OPINION:
BUSTED: A TALE OF CORRUPTION AND BETRAYAL IN THE CITY OF BROTHERLY LOVE
By Wendy Ruderman and Barbara Laker
Harper/HarperCollins, $24.99, 256 pages
In 2008, a visibly frightened drug addict named Benny Martinez entered the offices of the Philadelphia Daily News and spoke to Wendy Ruderman and Barbara Laker, two of the gritty tabloid newspaper’s investigative reporters.
Mr. Martinez, a confidential informant for a Philadelphia narcotics police officer named Jeff Cujdik, told the reporters that either the cops or the drug dealers he had informed on were going to kill him.
Mr. Martinez said that Mr. Cujdik used him to tell lies in the search warrants used to bust drug dealers. Mr. Martinez also claimed he rented a house from Mr. Cujdik and that their relationship had gone sour and Mr. Cujdik was evicting him. He showed the reporters his Landlord-Tenant Court paperwork, and he called Mr. Cujdik on his cellphone as the reporters listened in.
This meeting led the reporters to uncover serious allegations about Mr. Cujdik and his narcotics squad systematically looting bodega stores during raids staged owing to the owners selling Ziploc bags used by drug dealers. The officers destroyed video-surveillance cameras and cut wires, and one such act was captured on tape as the feed went directly to the owner’s home.
The reporters hit the street and interviewed 22 bodega owners, most of them recent legal immigrants, who had not called the police to complain about the thefts. Three women also told the reporters that one officer, Thomas Tolstoy, sexually molested them.
These allegations were presented in Ms. Ruderman and Ms. Laker’s 10-month series, “Tainted Justice.” The newspaper series won the 2010 Pulitzer Prize for Investigative Reporting.
The series also led to five officers being placed on desk duty and the formation of an FBI task force investigation.
Now Ms. Ruderman and Ms. Laker tell their story in a fast-paced, well-written true crime book called “Busted: A Tale of Corruption and Betrayal in the City of Brotherly Love.”
I contacted the two reporters and asked them why they took the word of Mr. Martinez, an informant who seems to me to be Philly’s answer to “Goodfellas” Henry Hill, over the word of a Philadelphia police officer.

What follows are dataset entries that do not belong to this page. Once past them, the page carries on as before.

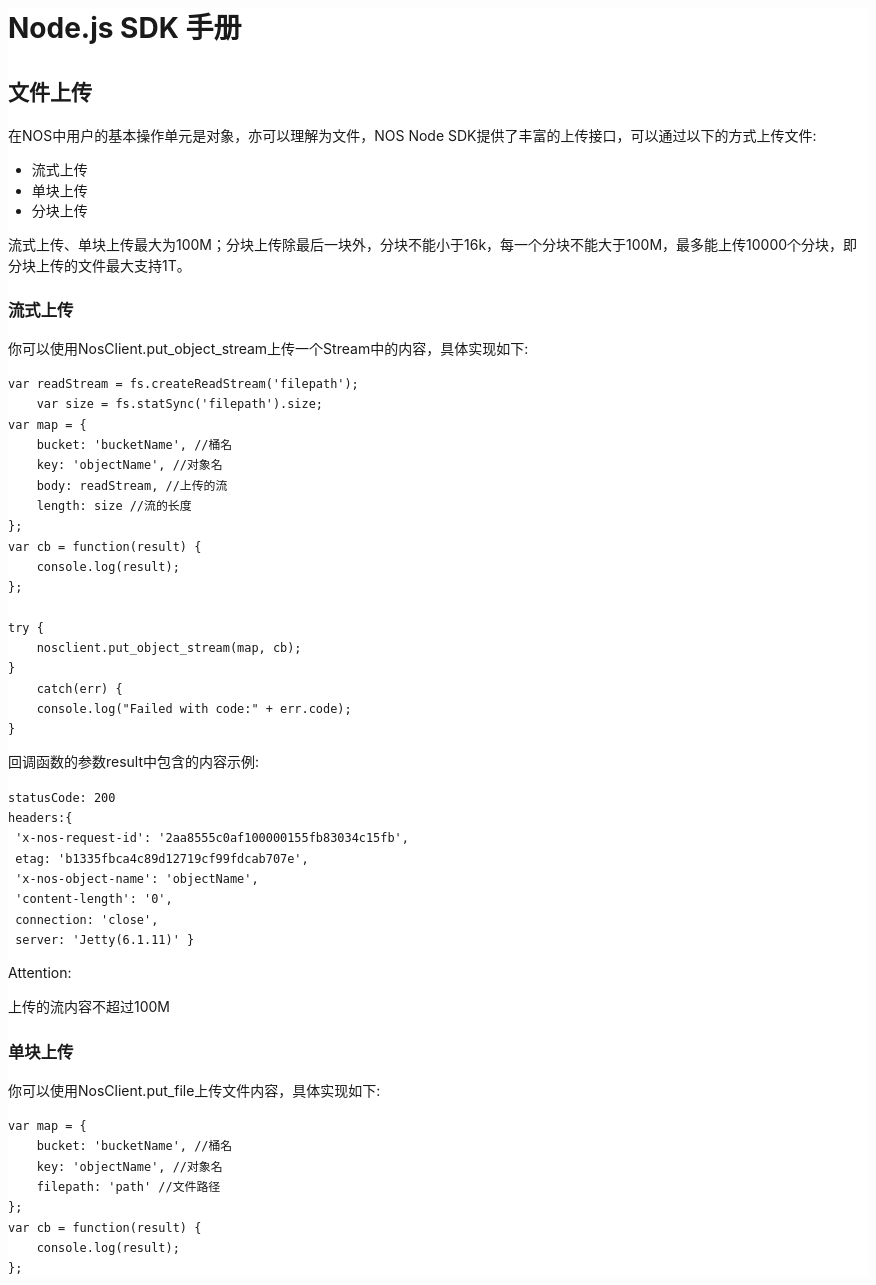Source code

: # Node.js SDK 手册

## 文件上传

在NOS中用户的基本操作单元是对象，亦可以理解为文件，NOS Node SDK提供了丰富的上传接口，可以通过以下的方式上传文件:

* 流式上传
* 单块上传
* 分块上传

流式上传、单块上传最大为100M；分块上传除最后一块外，分块不能小于16k，每一个分块不能大于100M，最多能上传10000个分块，即分块上传的文件最大支持1T。

### 流式上传

你可以使用NosClient.put_object_stream上传一个Stream中的内容，具体实现如下:

    var readStream = fs.createReadStream('filepath');
        var size = fs.statSync('filepath').size;
    var map = {
        bucket: 'bucketName', //桶名
        key: 'objectName', //对象名
        body: readStream, //上传的流
        length: size //流的长度
    };
    var cb = function(result) {
        console.log(result);
    };
    
    try {
        nosclient.put_object_stream(map, cb);
    }
        catch(err) {
        console.log("Failed with code:" + err.code);
    }

回调函数的参数result中包含的内容示例:

    statusCode: 200
    headers:{
     'x-nos-request-id': '2aa8555c0af100000155fb83034c15fb',
     etag: 'b1335fbca4c89d12719cf99fdcab707e',
     'x-nos-object-name': 'objectName',
     'content-length': '0',
     connection: 'close',
     server: 'Jetty(6.1.11)' }

<span>Attention:</span><div class="alertContent">上传的流内容不超过100M</div>

### 单块上传

你可以使用NosClient.put_file上传文件内容，具体实现如下:

    var map = {
        bucket: 'bucketName', //桶名
        key: 'objectName', //对象名
        filepath: 'path' //文件路径
    };
    var cb = function(result) {
        console.log(result);
    };
    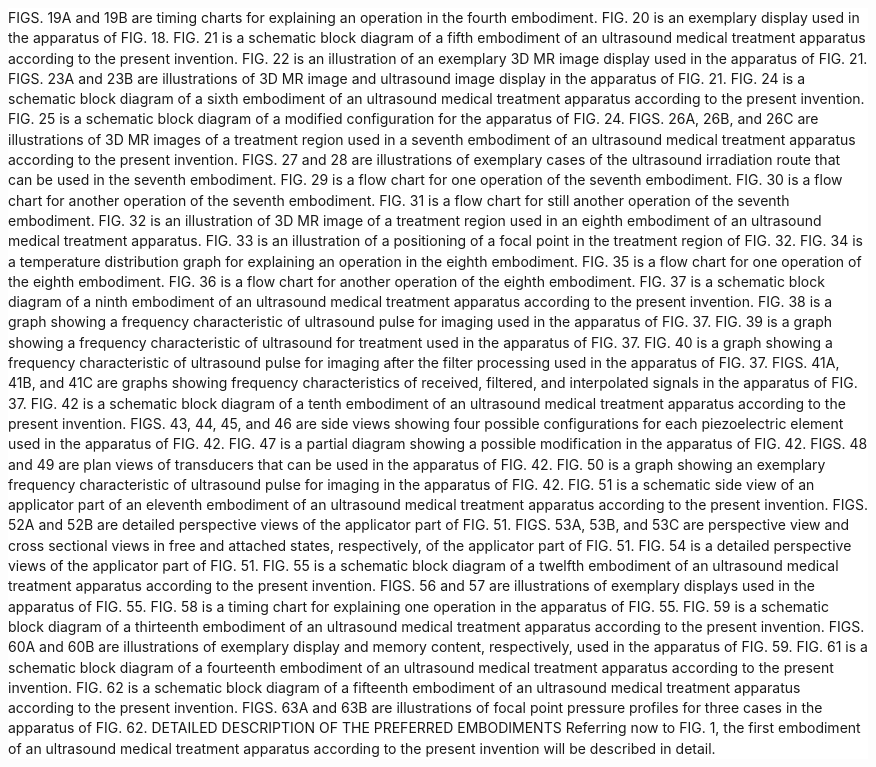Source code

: FIGS. 19A and 19B are timing charts for explaining an operation in the fourth embodiment.
FIG. 20 is an exemplary display used in the apparatus of FIG. 18.
FIG. 21 is a schematic block diagram of a fifth embodiment of an ultrasound medical treatment apparatus according to the present invention.
FIG. 22 is an illustration of an exemplary 3D MR image display used in the apparatus of FIG. 21.
FIGS. 23A and 23B are illustrations of 3D MR image and ultrasound image display in the apparatus of FIG. 21.
FIG. 24 is a schematic block diagram of a sixth embodiment of an ultrasound medical treatment apparatus according to the present invention.
FIG. 25 is a schematic block diagram of a modified configuration for the apparatus of FIG. 24.
FIGS. 26A, 26B, and 26C are illustrations of 3D MR images of a treatment region used in a seventh embodiment of an ultrasound medical treatment apparatus according to the present invention.
FIGS. 27 and 28 are illustrations of exemplary cases of the ultrasound irradiation route that can be used in the seventh embodiment.
FIG. 29 is a flow chart for one operation of the seventh embodiment.
FIG. 30 is a flow chart for another operation of the seventh embodiment.
FIG. 31 is a flow chart for still another operation of the seventh embodiment.
FIG. 32 is an illustration of 3D MR image of a treatment region used in an eighth embodiment of an ultrasound medical treatment apparatus.
FIG. 33 is an illustration of a positioning of a focal point in the treatment region of FIG. 32.
FIG. 34 is a temperature distribution graph for explaining an operation in the eighth embodiment.
FIG. 35 is a flow chart for one operation of the eighth embodiment.
FIG. 36 is a flow chart for another operation of the eighth embodiment.
FIG. 37 is a schematic block diagram of a ninth embodiment of an ultrasound medical treatment apparatus according to the present invention.
FIG. 38 is a graph showing a frequency characteristic of ultrasound pulse for imaging used in the apparatus of FIG. 37.
FIG. 39 is a graph showing a frequency characteristic of ultrasound for treatment used in the apparatus of FIG. 37.
FIG. 40 is a graph showing a frequency characteristic of ultrasound pulse for imaging after the filter processing used in the apparatus of FIG. 37.
FIGS. 41A, 41B, and 41C are graphs showing frequency characteristics of received, filtered, and interpolated signals in the apparatus of FIG. 37.
FIG. 42 is a schematic block diagram of a tenth embodiment of an ultrasound medical treatment apparatus according to the present invention.
FIGS. 43, 44, 45, and 46 are side views showing four possible configurations for each piezoelectric element used in the apparatus of FIG. 42.
FIG. 47 is a partial diagram showing a possible modification in the apparatus of FIG. 42.
FIGS. 48 and 49 are plan views of transducers that can be used in the apparatus of FIG. 42.
FIG. 50 is a graph showing an exemplary frequency characteristic of ultrasound pulse for imaging in the apparatus of FIG. 42.
FIG. 51 is a schematic side view of an applicator part of an eleventh embodiment of an ultrasound medical treatment apparatus according to the present invention.
FIGS. 52A and 52B are detailed perspective views of the applicator part of FIG. 51.
FIGS. 53A, 53B, and 53C are perspective view and cross sectional views in free and attached states, respectively, of the applicator part of FIG. 51.
FIG. 54 is a detailed perspective views of the applicator part of FIG. 51.
FIG. 55 is a schematic block diagram of a twelfth embodiment of an ultrasound medical treatment apparatus according to the present invention.
FIGS. 56 and 57 are illustrations of exemplary displays used in the apparatus of FIG. 55.
FIG. 58 is a timing chart for explaining one operation in the apparatus of FIG. 55.
FIG. 59 is a schematic block diagram of a thirteenth embodiment of an ultrasound medical treatment apparatus according to the present invention.
FIGS. 60A and 60B are illustrations of exemplary display and memory content, respectively, used in the apparatus of FIG. 59.
FIG. 61 is a schematic block diagram of a fourteenth embodiment of an ultrasound medical treatment apparatus according to the present invention.
FIG. 62 is a schematic block diagram of a fifteenth embodiment of an ultrasound medical treatment apparatus according to the present invention.
FIGS. 63A and 63B are illustrations of focal point pressure profiles for three cases in the apparatus of FIG. 62.
DETAILED DESCRIPTION OF THE PREFERRED EMBODIMENTS
Referring now to FIG. 1, the first embodiment of an ultrasound medical treatment apparatus according to the present invention will be described in detail.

“Benny gave us examples of fabricated search warrants,” said Barbara Laker. “He could pinpoint certain houses or certain jobs that were based on lies. We checked out everything that Benny said in addition to the documentation from Landlord-Tenant Court. I think that if the story didn’t move to the bodegas and the women with Thomas Tolstoy, there wouldn’t have been any book, any Pulitzer, any series. It would have stopped and been a simple story mostly about a cop and questions about his working relationship with an informant.”
“In the book, we describe how we found 22 merchants from all corners of the city, speaking all different languages, independently telling us the same story that these officers came in with guns drawn, smacked the video-surveillance cameras, and cut wires,” Ms. Laker said. “They all told us that the cops took thousands of dollars from the stores. They ate sandwiches there, guzzled drinks, and they took things like batteries, cellphones and lottery money. And they all independently told us the exact same story. For the women, we knocked on door after door where Tolstoy had been present during the raids. I would bet my children’s lives on the fact that they are telling the truth. Two of the three complained that very night and the third woman, the one we call ’Naomi,’ she went to the hospital, and they did a rape kit. She could not name the officer. She didn’t know it was Tolstoy, but Internal Affairs knew it was him, because they pulled him off the street that very night.”
“This is not an anti-cop book,” Ms. Ruderman said. “It is not even necessarily about police corruption. The book takes you behind the scenes of an investigation done by a newspaper against the backdrop of the failing newspaper industry. Barbara and I don’t come off as angels in the book, and Jeff doesn’t come off all bad in the book. It is a story about characters, and it is a story about Philadelphia, and we tried to be as fair as we could about who we are and how we got the story. We could not have written the book or the series without really good police officers helping us, and I’m grateful to them. I think that good police officers represent the lion’s share of the officers on the street. They want to get rid the few bad apples, too.”
Finally, after five years, the FBI recently announced that no criminal charges would be filed against the officers, but Philadelphia Police Commissioner Charles H. Ramsey said the officers will face internal charges.
On Monday, Commissioner Ramsey announced that Mr. Cujdik will be fired and three other officers face 30-day suspensions. There is also an ongoing criminal investigation by the Philadelphia District Attorney’s Office into the sexual-abuse allegations against Mr. Tolstoy.
Paul Davis, a Navy veteran during the Vietnam War, is a writer who covers law enforcement, intelligence and the military.